In 2011, Franklin and colleagues reported that an opioid-dosing guideline they crafted in 2007 led to substantial declines in high prescription doses and patient deaths.[xii]

Footnotes:

[i] Allan Hunt et al. The Michigan Disability Prevention Study: Research Highlights. 1993.  Working Paper No. 93-18. W.E. Upjohn Institute for Employment Research.

[ii] Edward Bernacki et al. The Impact of Cost Intensive Physicians on Workers' Compensation. J Occup Environ Med. 2010 52 (1): 22-28.

[iii] William Shaw et al. Early Prognosis for Low Back Disability: Intervention Strategies for Health Care Providers. Disabil Rehabil. 2001 23(18): 815-28.

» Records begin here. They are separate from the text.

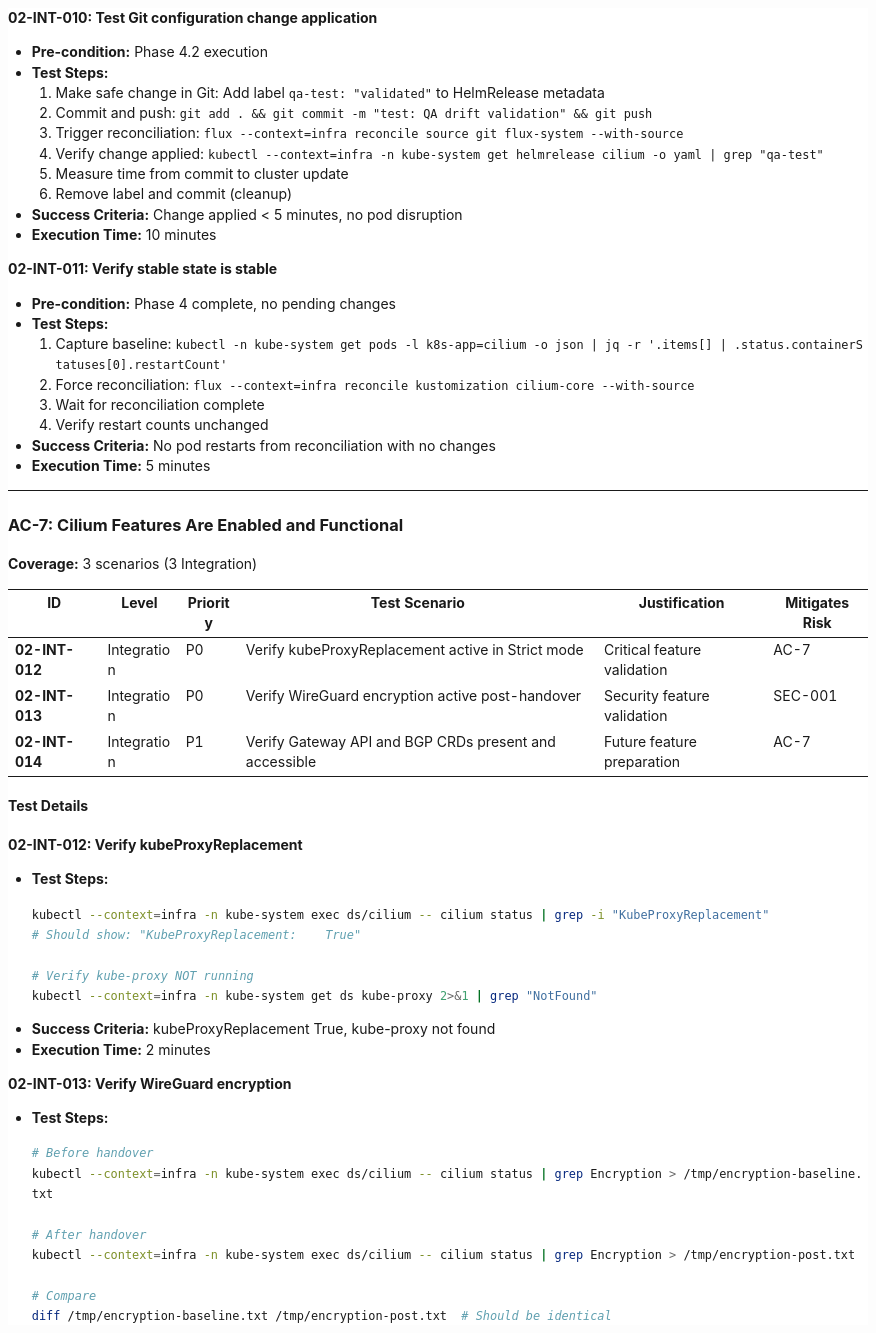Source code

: **02-INT-010: Test Git configuration change application**
- **Pre-condition:** Phase 4.2 execution
- **Test Steps:**
  1. Make safe change in Git: Add label `qa-test: "validated"` to HelmRelease metadata
  2. Commit and push: `git add . && git commit -m "test: QA drift validation" && git push`
  3. Trigger reconciliation: `flux --context=infra reconcile source git flux-system --with-source`
  4. Verify change applied: `kubectl --context=infra -n kube-system get helmrelease cilium -o yaml | grep "qa-test"`
  5. Measure time from commit to cluster update
  6. Remove label and commit (cleanup)
- **Success Criteria:** Change applied < 5 minutes, no pod disruption
- **Execution Time:** 10 minutes

**02-INT-011: Verify stable state is stable**
- **Pre-condition:** Phase 4 complete, no pending changes
- **Test Steps:**
  1. Capture baseline: `kubectl -n kube-system get pods -l k8s-app=cilium -o json | jq -r '.items[] | .status.containerStatuses[0].restartCount'`
  2. Force reconciliation: `flux --context=infra reconcile kustomization cilium-core --with-source`
  3. Wait for reconciliation complete
  4. Verify restart counts unchanged
- **Success Criteria:** No pod restarts from reconciliation with no changes
- **Execution Time:** 5 minutes

---

### AC-7: Cilium Features Are Enabled and Functional

**Coverage:** 3 scenarios (3 Integration)

| ID | Level | Priority | Test Scenario | Justification | Mitigates Risk |
|----|-------|----------|---------------|---------------|----------------|
| **02-INT-012** | Integration | P0 | Verify kubeProxyReplacement active in Strict mode | Critical feature validation | AC-7 |
| **02-INT-013** | Integration | P0 | Verify WireGuard encryption active post-handover | Security feature validation | SEC-001 |
| **02-INT-014** | Integration | P1 | Verify Gateway API and BGP CRDs present and accessible | Future feature preparation | AC-7 |

#### Test Details

**02-INT-012: Verify kubeProxyReplacement**
- **Test Steps:**
  ```bash
  kubectl --context=infra -n kube-system exec ds/cilium -- cilium status | grep -i "KubeProxyReplacement"
  # Should show: "KubeProxyReplacement:    True"

  # Verify kube-proxy NOT running
  kubectl --context=infra -n kube-system get ds kube-proxy 2>&1 | grep "NotFound"
  ```
- **Success Criteria:** kubeProxyReplacement True, kube-proxy not found
- **Execution Time:** 2 minutes

**02-INT-013: Verify WireGuard encryption**
- **Test Steps:**
  ```bash
  # Before handover
  kubectl --context=infra -n kube-system exec ds/cilium -- cilium status | grep Encryption > /tmp/encryption-baseline.txt

  # After handover
  kubectl --context=infra -n kube-system exec ds/cilium -- cilium status | grep Encryption > /tmp/encryption-post.txt

  # Compare
  diff /tmp/encryption-baseline.txt /tmp/encryption-post.txt  # Should be identical
  ```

[iv] William Shaw et al. The Back Disability Risk Questionnaire for Work-Related, Acute Back Pain: Prediction of Unresolved Problems at 3-Month Follow-Up. J Occup Environ Med 2009 51(2): 185-94.

[v] Elizabeth Kilgore et al. Interactions between Injured Workers and Insurers in Workers’ Compensation Systems: A Systematic Review of Qualitative Research Literature. J Occ Rehabil. 2014 Epub ahead of print.

[vi] Carrie Colla. Swimming against the Current — What Might Work to Reduce Low-Value Care? N Engl J Med 2014 371:1280-1283.

[vii] Eugene Carragee el al. A Gold Standard Evaluation of “Discogenic Pain” Diagnosis as Determined by Provocative Discography. SPINE 2006 31(18): 2115–2123.

[viii] Arthur Young. Assessment of Presurgical Psychological Screening in Patients Undergoing Spine Surgery: Use and Clinical Impact. Jrn Spinal Disorders. 2014 27(2): 76-79.

[ix] Theodore Blatt et al. Impact of Aggressive Care in Workers’ Compensation. Harbor Health. September 2013.

[x] Paradigm. Managing the Impossible: Getting Better Results in Returning Catastrophically Injured People to Work. 2008.

[xi] Austin Bradford Hill. The Environment and Disease: Association or Causation? Proceedings of the Royal Society of Medicine. 1965 58: 295-300.